When you copy the material below, keep every line exact and drop the pictures.

** Data for analysis **
○ ○ ○
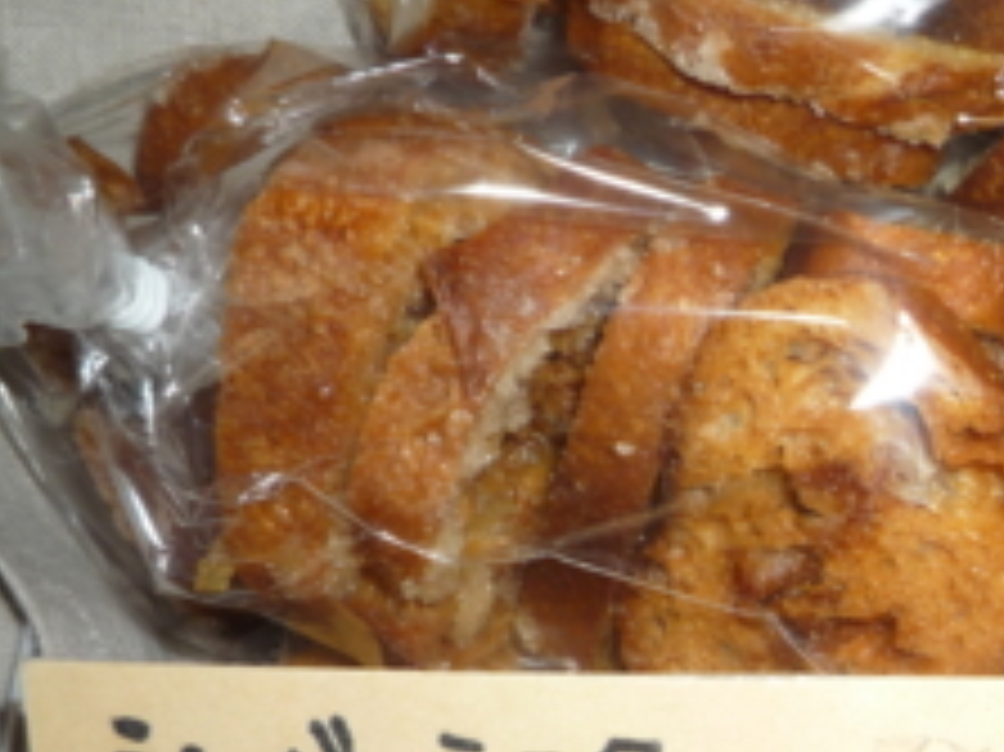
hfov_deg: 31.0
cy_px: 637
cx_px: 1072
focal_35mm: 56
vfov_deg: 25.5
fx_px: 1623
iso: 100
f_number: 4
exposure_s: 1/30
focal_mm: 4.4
○ ○ ○
** Answer to this exercise **
hfov_deg: 31.0
cy_px: 637
cx_px: 1072
focal_35mm: 56
vfov_deg: 25.5
fx_px: 1623
iso: 100
f_number: 4
exposure_s: 1/30
focal_mm: 4.4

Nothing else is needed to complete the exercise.